• Work request 1
According to the article on tax incentives in ASEAN, what was the region's average corporate income tax rate in 2010 and in 2020?
• Work request 2
List every individual country that the article on tax incentives in ASEAN names.
• Work request 3
Copy word for word the passage of the article on tax incentives in ASEAN from "The VERP report" to "of tax expenditure.".

Need to abolish preferential treatment on tax and land to avoid pushing the race to bottom
Prof. Nguyen Duc Thanh made a speech at the conference. |
Competition on preferential tariff
According to a report of the Vietnam Institute for Economic and Policy Research (VERP), the ASEAN region was facing major challenges during the Covid-19 pandemic. Besides the economic and health crisis, FDI that flowed to developing countries in Asia was forcasted to fall to 30-40% and tax revenues faced great trouble.
Therefore, ASEAN countries are competing in a race to reduce corporate income tax rates and offering huge tax incentives for multinational corporations without any real benefits.
According to VERP, instead of focusing on the key factor in deciding the FDI sector as buildling a business environment that has proven to be key element, governments in the region are adopting tax policies that are only beneficial for large foreign companies.
The VERP report showed the average corporate income tax rate of ASEAN has fallen from 25.1% in 2010 to 21.7% in 2020. Besides cutting corporate income tax rates, the application of other major incentives based on profits to attract FDI such as grace of tax was also very popular in ASEAN countries. The cost of excess tax incentives is likely to exceed benefits brought by FDI. The cutting corporate income tax excessively poses a threat to national revenues in the form of tax expenditure.
“Tax incentives could cause negative impact on economic efficiency. It was difficult for ASEAN countries to cope with those consequences, especially in the context of the economic and health crisis that all countries are facing. We need to choose between building sustainable societies with good land policies, or just benefiting companies that were working to minimise their tax bills. Whose interests would come first?” Ah Maftuchan, Director of PRAKARSA said.
Besides tax incentives, the use of non-tariff incentives was also widespread in ASEAN countries and exacerbated the race to the bottom in the region. Competition in the provision of non-tax incentives was illustrated clearly in preferential tariffs of land. Long-term land lease options were available in all ASEAN countries. For example, Thailand even allowed foreign investors to own land in some special cases. Or like Vietnam and Laos exempting or cutting land rent for investment projects in remote areas or promoting production.

• Given entries
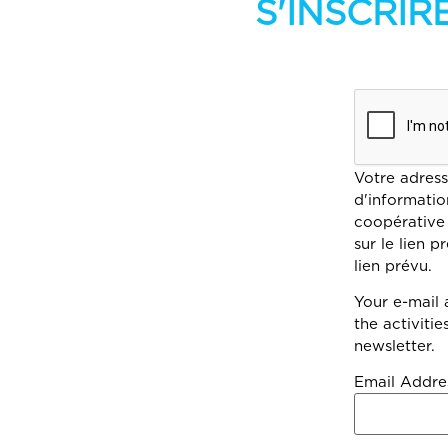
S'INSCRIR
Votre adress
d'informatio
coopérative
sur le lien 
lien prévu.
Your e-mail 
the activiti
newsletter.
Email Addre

...

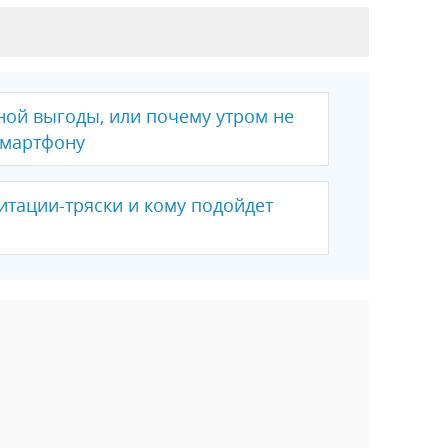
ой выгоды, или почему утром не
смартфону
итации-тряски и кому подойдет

• Result 1
It was 25.1% in 2010 and 21.7% in 2020.

• Result 2
Thailand, Vietnam, Laos

• Result 3
The VERP report showed the average corporate income tax rate of ASEAN has fallen from 25.1% in 2010 to 21.7% in 2020. Besides cutting corporate income tax rates, the application of other major incentives based on profits to attract FDI such as grace of tax was also very popular in ASEAN countries. The cost of excess tax incentives is likely to exceed benefits brought by FDI. The cutting corporate income tax excessively poses a threat to national revenues in the form of tax expenditure.